Everything runs on Cloudflare Workers + D1. No external databases, no Redis, no queues. The ELO engine is pure math — 40 lines adapted from our chess package. The entire system adds about 500 lines of business logic and 200 lines of SQL.

What We Learned

  1. ELO is a universal trust primitive. Any system where entities compete for relevance can use ELO. Bugs compete for attention. Users compete for trust. The math is the same.

  2. Agents are better bug reporters than humans. They report immediately, with full context, and they hit edge cases that manual testing misses.

  3. Reputation-based rate limiting is gentler than IP blocking. Instead of hard walls, bad actors experience degraded service. They can recover by behaving well. It’s a gradient, not a gate.

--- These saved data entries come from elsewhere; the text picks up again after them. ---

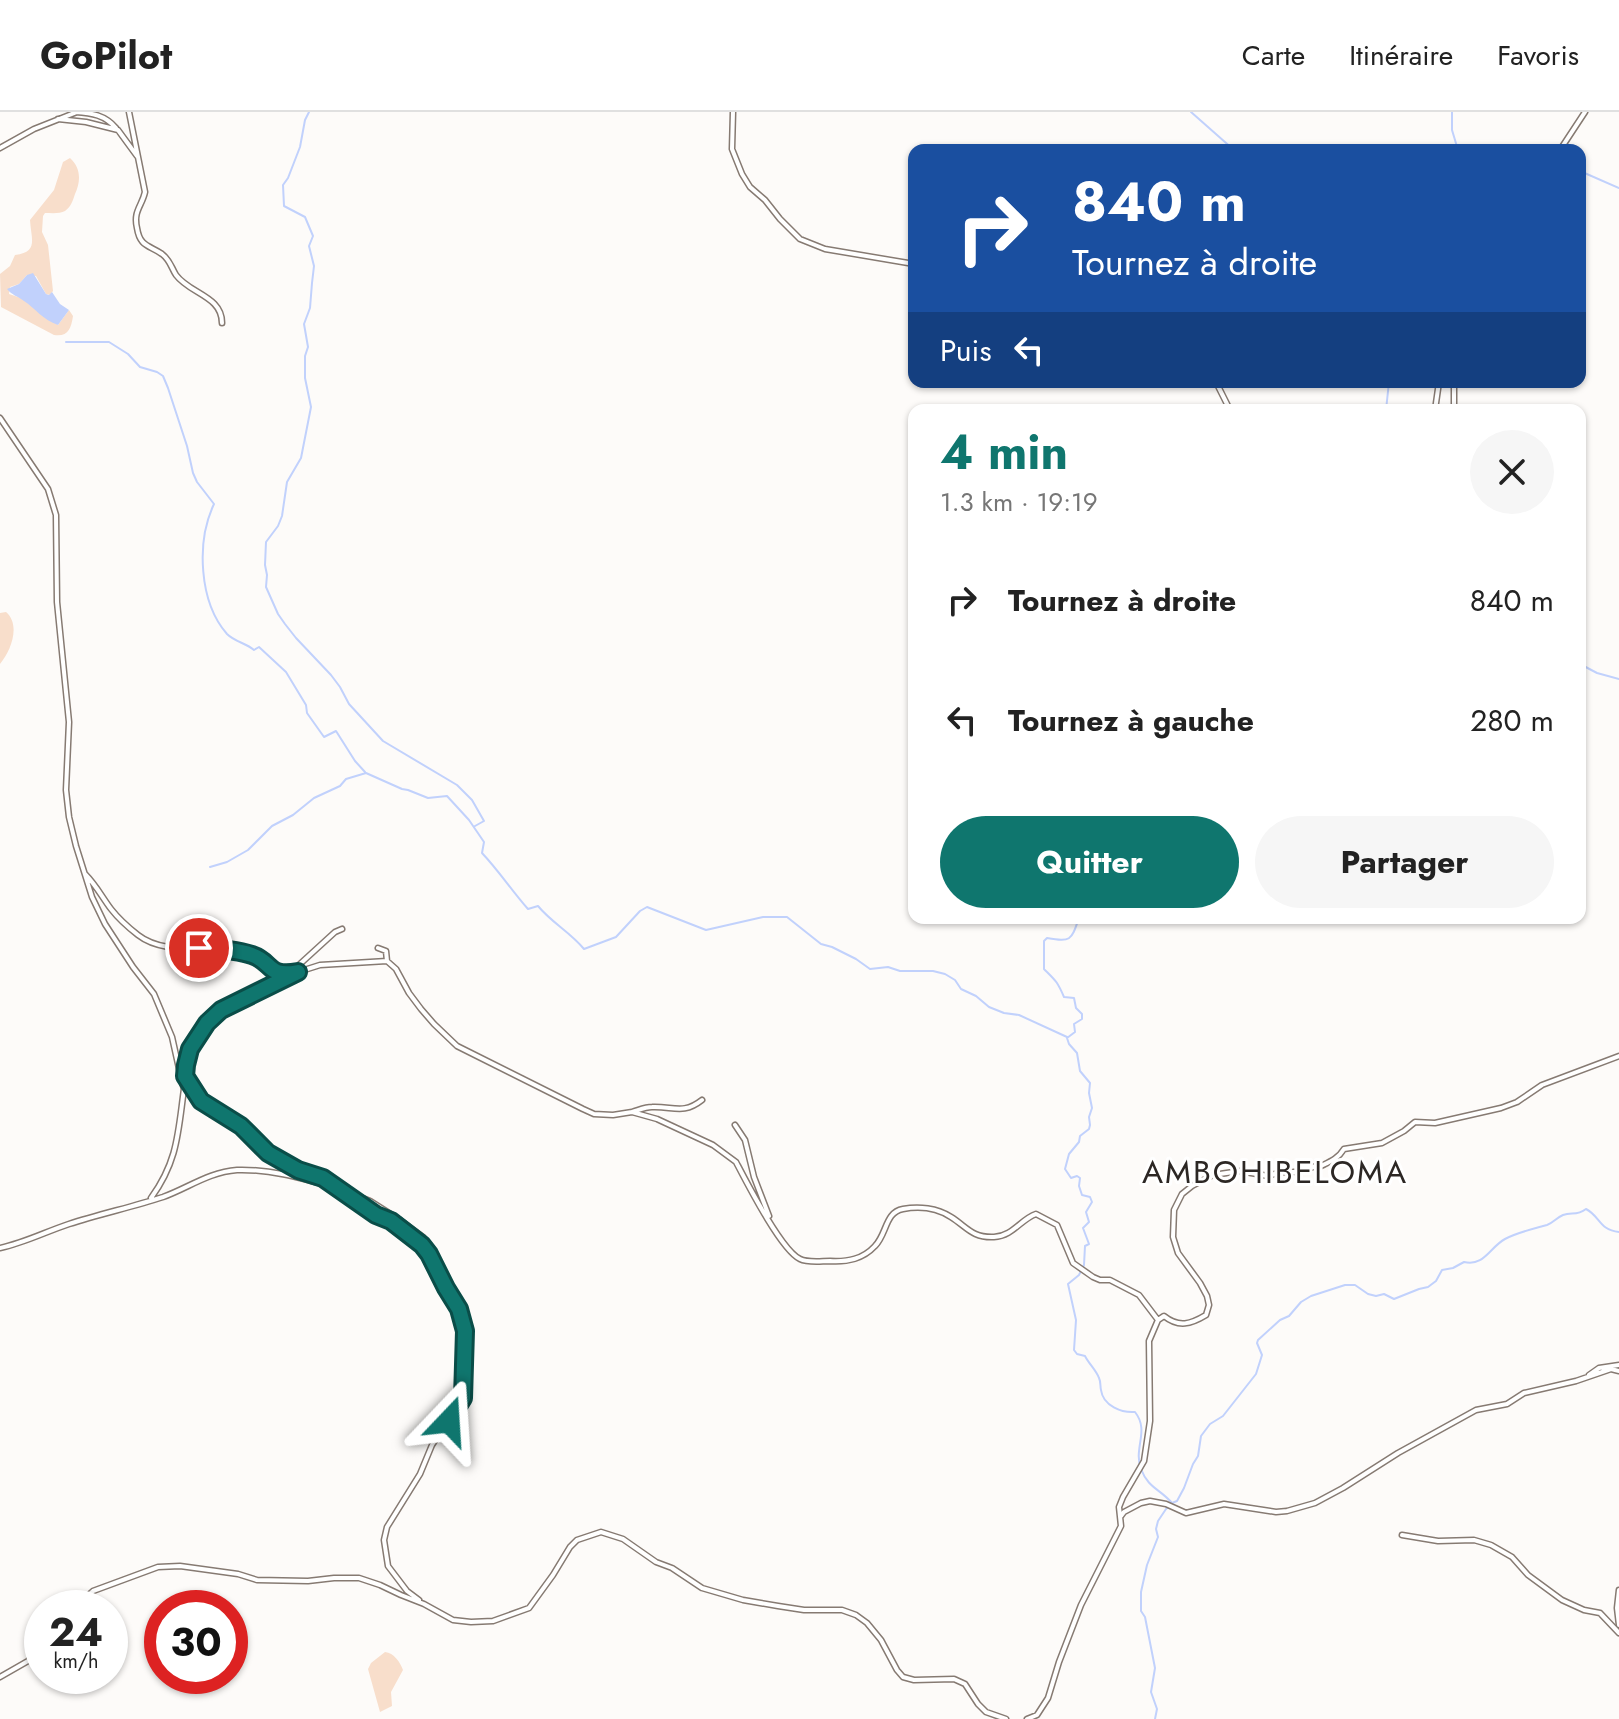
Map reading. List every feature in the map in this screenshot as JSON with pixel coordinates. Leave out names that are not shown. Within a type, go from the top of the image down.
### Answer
[{"type":"street","points":[[0,148],[76,112],[97,114],[111,122],[139,161]]},
{"type":"street","points":[[129,112],[145,192],[136,215],[139,236],[144,244],[172,264],[176,274],[186,284],[208,297],[222,316],[222,323]]},
{"type":"street","points":[[733,112],[732,149],[742,174],[750,187],[800,239],[825,249],[908,263]]},
{"type":"street","points":[[1564,144],[1585,112]]},
{"type":"street","points":[[58,119],[118,130]]},
{"type":"street","points":[[0,418],[48,489],[56,515],[57,602],[69,722],[66,790],[69,817],[83,873],[105,924],[154,994],[172,1037],[184,1089],[173,1160],[149,1200]]},
{"type":"street","points":[[83,873],[112,910],[146,941],[167,947],[248,953],[261,959],[271,969],[289,974],[320,965],[387,961]]},
{"type":"street","points":[[289,974],[342,929]]},
{"type":"street","points":[[378,948],[386,951],[387,961],[396,969],[421,1009],[457,1046],[594,1114],[613,1115],[648,1107],[685,1109],[702,1100]]},
{"type":"street","points":[[182,1082],[190,1049],[207,1023],[221,1010],[298,972]]},
{"type":"street","points":[[1027,1719],[1037,1715],[1048,1698],[1081,1605],[1121,1526],[1119,1507],[1123,1497],[1141,1468],[1150,1421],[1149,1341],[1158,1320],[1164,1316],[1180,1324],[1194,1322],[1206,1315],[1209,1305],[1200,1283],[1178,1253],[1173,1237],[1174,1210],[1182,1194],[1213,1175],[1240,1171],[1268,1176],[1319,1167],[1337,1159],[1344,1149],[1382,1143],[1415,1122],[1435,1123],[1501,1108],[1517,1102],[1542,1085],[1619,1056]]},
{"type":"street","points":[[185,1076],[201,1101],[241,1126],[268,1153],[298,1170],[323,1178],[338,1189]]},
{"type":"street","points":[[632,1112],[657,1119],[728,1154],[736,1162],[786,1246],[801,1260],[851,1260],[865,1255],[884,1235],[889,1217],[901,1209],[937,1210],[967,1231],[996,1237],[1008,1234],[1036,1214],[1057,1225],[1073,1263],[1093,1277],[1110,1280],[1139,1295],[1158,1320]]},
{"type":"street","points":[[735,1125],[745,1140],[754,1177],[771,1222]]},
{"type":"street","points":[[0,1248],[169,1194],[218,1173],[235,1170],[288,1174],[338,1189],[370,1201],[411,1229],[432,1248],[434,1263],[459,1309],[465,1331],[463,1398],[432,1445],[420,1474],[387,1527],[384,1540],[388,1566],[407,1591],[424,1604]]},
{"type":"street","points":[[161,1184],[169,1194]]},
{"type":"street","points":[[1583,1379],[1599,1368],[1619,1365]]},
{"type":"street","points":[[1121,1516],[1141,1503],[1158,1502],[1186,1513],[1224,1504],[1276,1512],[1315,1503],[1476,1410],[1507,1404],[1524,1393],[1611,1369],[1619,1371]]},
{"type":"street","points":[[96,1590],[158,1567],[180,1566],[238,1574],[257,1580],[359,1578],[424,1604],[453,1620],[493,1621],[529,1608],[570,1547],[577,1540],[601,1532],[623,1539],[702,1588],[743,1600],[804,1610],[842,1610],[856,1615],[881,1640],[903,1677],[914,1680],[954,1679],[965,1684],[986,1712],[1006,1719]]},
{"type":"street","points":[[1402,1535],[1438,1541],[1474,1540],[1491,1545],[1512,1557],[1528,1575],[1562,1600],[1600,1613],[1619,1633]]},
{"type":"street","points":[[1619,1590],[1619,1625]]},
{"type":"street","points":[[0,1677],[24,1663]]},
{"type":"shaded area","points":[[70,158],[79,175],[72,203],[63,212],[45,213],[43,216],[42,232],[48,245],[53,291],[50,295],[46,294],[36,276],[27,275],[19,284],[10,287],[9,294],[21,298],[58,325],[69,310],[73,316],[70,328],[63,335],[54,335],[1,307],[0,274],[10,266],[15,255],[31,248],[30,220],[54,190],[63,162]]},
{"type":"shaded area","points":[[6,612],[14,631],[11,645],[0,664],[0,613]]},
{"type":"shaded area","points":[[385,1652],[396,1658],[403,1670],[391,1692],[392,1706],[380,1712],[368,1669]]},
{"type":"water","points":[[33,273],[46,294],[52,292],[60,304],[69,310],[58,325],[7,289]]},
{"type":"waterway","points":[[309,112],[300,147],[283,185],[284,206],[305,217],[313,236],[309,246],[314,266],[310,308],[304,324],[308,347],[305,378],[311,407],[301,458],[287,482],[282,516],[266,542],[266,587],[285,624],[331,675],[349,704],[383,741],[457,785],[472,800],[484,821],[475,826]]},
{"type":"waterway","points":[[1191,112],[1227,144]]},
{"type":"waterway","points":[[1452,112],[1456,144]]},
{"type":"waterway","points":[[1586,174],[1619,188]]},
{"type":"waterway","points":[[66,342],[109,342],[128,354],[140,367],[163,376],[193,473],[214,504],[204,536],[203,571],[218,621],[230,637],[254,650],[259,647],[286,672],[306,705],[307,713],[324,737],[336,731],[365,772]]},
{"type":"waterway","points":[[1387,404],[1388,388]]},
{"type":"waterway","points":[[1586,667],[1619,679]]},
{"type":"waterway","points":[[210,867],[248,850],[272,826],[293,815],[314,798],[340,786],[346,779],[366,773],[428,798],[447,796],[484,842],[482,853],[528,909],[538,906],[584,949],[616,937],[647,907],[706,930],[763,917],[787,917],[821,944],[856,959],[870,969],[888,967],[900,971],[945,974],[955,980],[961,989],[989,1007],[1019,1015],[1067,1037]]},
{"type":"waterway","points":[[1077,924],[1069,938],[1047,938],[1044,941],[1044,969],[1064,997],[1074,998],[1076,1008],[1082,1014],[1082,1019],[1074,1024],[1075,1032],[1067,1038],[1077,1053],[1080,1071],[1090,1083],[1092,1108],[1089,1129],[1080,1136],[1069,1154],[1065,1169],[1071,1178],[1080,1178],[1082,1195],[1090,1197],[1092,1202],[1086,1212],[1089,1222],[1083,1228],[1089,1244],[1085,1246],[1084,1265],[1079,1275],[1068,1284],[1076,1320],[1074,1350],[1085,1356],[1096,1372],[1105,1400],[1119,1410],[1135,1412],[1141,1426],[1141,1469],[1151,1484],[1172,1503]]},
{"type":"waterway","points":[[1155,1719],[1157,1709],[1151,1692],[1155,1668],[1145,1617],[1141,1611],[1141,1592],[1158,1537],[1158,1521],[1166,1509],[1177,1501],[1184,1488],[1198,1456],[1201,1436],[1210,1424],[1223,1416],[1256,1374],[1262,1355],[1258,1340],[1311,1296],[1345,1285],[1355,1285],[1368,1294],[1384,1294],[1394,1299],[1428,1287],[1442,1270],[1464,1262],[1477,1262],[1505,1239],[1547,1225],[1563,1215],[1586,1209],[1607,1229],[1619,1232]]},
{"type":"district","name":"AMBOHIBELOMA","points":[[1275,1172]]},
{"type":"route","points":[[199,948],[248,953],[277,972],[298,972],[221,1010],[207,1023],[190,1049],[185,1076],[201,1101],[241,1126],[268,1153],[298,1170],[323,1178],[376,1215],[407,1232],[429,1254],[459,1309],[465,1331],[463,1398],[449,1421]]}]
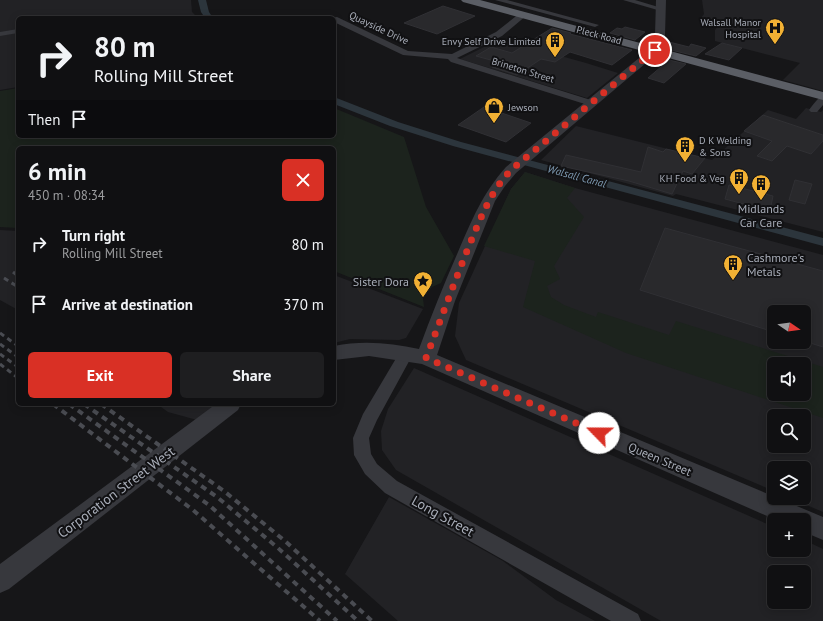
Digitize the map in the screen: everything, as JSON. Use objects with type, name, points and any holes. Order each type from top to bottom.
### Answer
[{"type":"highway","name":"Pleck Road","points":[[467,0],[823,96]]},
{"type":"street","name":"Pleck Road","points":[[499,0],[583,19],[595,25]]},
{"type":"street","points":[[336,352],[348,349],[365,349],[416,356],[446,301],[485,208],[496,189],[511,170],[655,50],[660,35],[661,4],[627,0]]},
{"type":"street","points":[[453,57],[499,34],[523,15]]},
{"type":"street","name":"Quayside Drive","points":[[336,20],[406,53],[453,57]]},
{"type":"street","points":[[0,34],[16,31]]},
{"type":"street","name":"Brineton Street","points":[[453,57],[451,58],[454,60],[591,103]]},
{"type":"street","points":[[814,110],[823,99]]},
{"type":"street","name":"Long Street","points":[[416,356],[369,419],[361,438],[363,455],[371,468],[391,487],[632,621]]},
{"type":"street","name":"Queen Street","points":[[416,356],[784,513]]},
{"type":"street","name":"Corporation Street West","points":[[0,580],[228,406]]},
{"type":"street","name":"Queen Street","points":[[811,524],[823,529]]},
{"type":"shaded area","points":[[0,0],[191,0],[192,12],[196,16],[16,16],[16,87],[0,90]]},
{"type":"shaded area","name":"Walsall Manor Hospital","points":[[702,0],[823,0],[823,91],[783,80],[800,63],[715,41],[715,30],[720,22],[701,18],[704,14]]},
{"type":"shaded area","points":[[500,39],[618,73],[587,98],[460,59]]},
{"type":"shaded area","points":[[16,88],[16,138],[336,138],[336,109],[404,137],[426,207],[454,256],[441,283],[432,287],[423,298],[424,307],[336,272],[336,146],[16,146],[16,228],[0,227],[0,91]]},
{"type":"shaded area","points":[[806,108],[821,112],[823,110],[823,232],[676,194],[673,196],[541,160],[576,126],[712,160],[768,110],[796,119]]},
{"type":"shaded area","points":[[525,172],[575,188],[823,255],[823,512],[806,505],[811,505],[811,461],[767,461],[767,488],[466,360],[455,336],[459,303],[511,189]]},
{"type":"shaded area","points":[[525,172],[575,188],[567,198],[584,217],[554,266],[560,279],[547,286],[551,297],[564,305],[596,317],[598,312],[669,335],[676,321],[791,357],[767,357],[767,400],[626,353],[523,307],[535,261],[484,246],[511,189]]},
{"type":"shaded area","points":[[0,230],[16,231],[16,309],[0,300]]},
{"type":"shaded area","points":[[336,276],[423,309],[406,338],[399,340],[350,339],[336,342]]},
{"type":"shaded area","points":[[811,363],[823,367],[823,418],[811,414],[811,409],[796,409],[771,401],[811,401]]},
{"type":"shaded area","points":[[414,368],[767,524],[767,557],[811,557],[811,543],[823,549],[823,621],[661,621],[396,470],[382,450],[381,431],[388,409]]},
{"type":"shaded area","points":[[160,406],[218,406],[197,420],[168,412]]},
{"type":"shaded area","points":[[389,497],[503,561],[556,600],[595,621],[398,621],[345,574]]},
{"type":"building","points":[[443,6],[475,16],[437,34],[404,23]]},
{"type":"building","points":[[625,27],[645,32],[635,40],[610,33],[617,28],[622,29]]},
{"type":"building","points":[[552,28],[632,50],[612,65],[570,52],[555,62],[541,59],[517,75],[492,67],[498,62],[476,56],[491,47],[512,53]]},
{"type":"building","points":[[665,41],[689,47],[691,44],[706,48],[696,56],[671,50],[664,43]]},
{"type":"building","points":[[722,43],[742,48],[729,60],[705,54]]},
{"type":"building","points":[[669,60],[686,64],[664,83],[648,78]]},
{"type":"building","name":"Jewson","points":[[484,107],[531,123],[506,142],[458,125]]},
{"type":"building","points":[[763,115],[823,135],[823,141],[811,154],[787,146],[772,161],[757,156],[772,141],[744,131]]},
{"type":"building","points":[[648,147],[663,152],[666,149],[705,158],[692,174],[683,171],[672,194],[629,181],[561,166],[566,155],[641,172]]},
{"type":"building","points":[[795,180],[812,184],[805,204],[789,200]]},
{"type":"building","points":[[729,185],[773,196],[770,211],[725,199]]},
{"type":"building","name":"Cashmore's Metals","points":[[665,228],[823,271],[823,347],[811,343],[811,305],[767,305],[767,330],[640,290]]},
{"type":"waterway","name":"Walsall Canal","points":[[202,0],[208,16]]},
{"type":"waterway","name":"Walsall Canal","points":[[336,101],[394,124],[457,144],[823,242]]},
{"type":"railway","points":[[4,278],[16,286]]},
{"type":"railway","points":[[0,333],[16,345]]},
{"type":"railway","points":[[0,344],[16,356]]},
{"type":"railway","points":[[0,354],[16,366]]},
{"type":"railway","points":[[0,364],[16,376]]},
{"type":"railway","points":[[56,406],[193,510],[320,621]]},
{"type":"railway","points":[[72,406],[209,505],[337,621]]},
{"type":"railway","points":[[87,406],[217,497],[278,548],[358,621]]},
{"type":"railway","points":[[104,406],[224,491],[285,541],[372,621]]},
{"type":"place","name":"Walsall Manor Hospital","points":[[775,45]]},
{"type":"place","name":"Envy Self Drive Limited","points":[[555,58]]},
{"type":"place","name":"Jewson","points":[[494,124]]},
{"type":"place","name":"D K Welding & Sons","points":[[685,163]]},
{"type":"place","name":"KH Food & Veg","points":[[739,195]]},
{"type":"place","name":"Midlands Car Care","points":[[761,201]]},
{"type":"place","name":"Cashmore's Metals","points":[[733,281]]},
{"type":"place","name":"Sister Dora","points":[[423,298]]},
{"type":"route","points":[[599,433],[426,358],[446,301],[485,208],[499,184],[511,170],[655,50]]}]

  4. Public bug tracking builds trust. When users can see that their reports lead to fixes, they report more bugs. When they can see the priority order (via ELO), they understand why some bugs get fixed before others.

  5. Feedback tools should be everywhere. If every MCP server has a feedback tool, then every agent interaction is a potential bug report. The coverage is automatic.


The code is open source. The Bugbook is live at spike.land/bugbook. If you find a bug, report it — your ELO will thank you.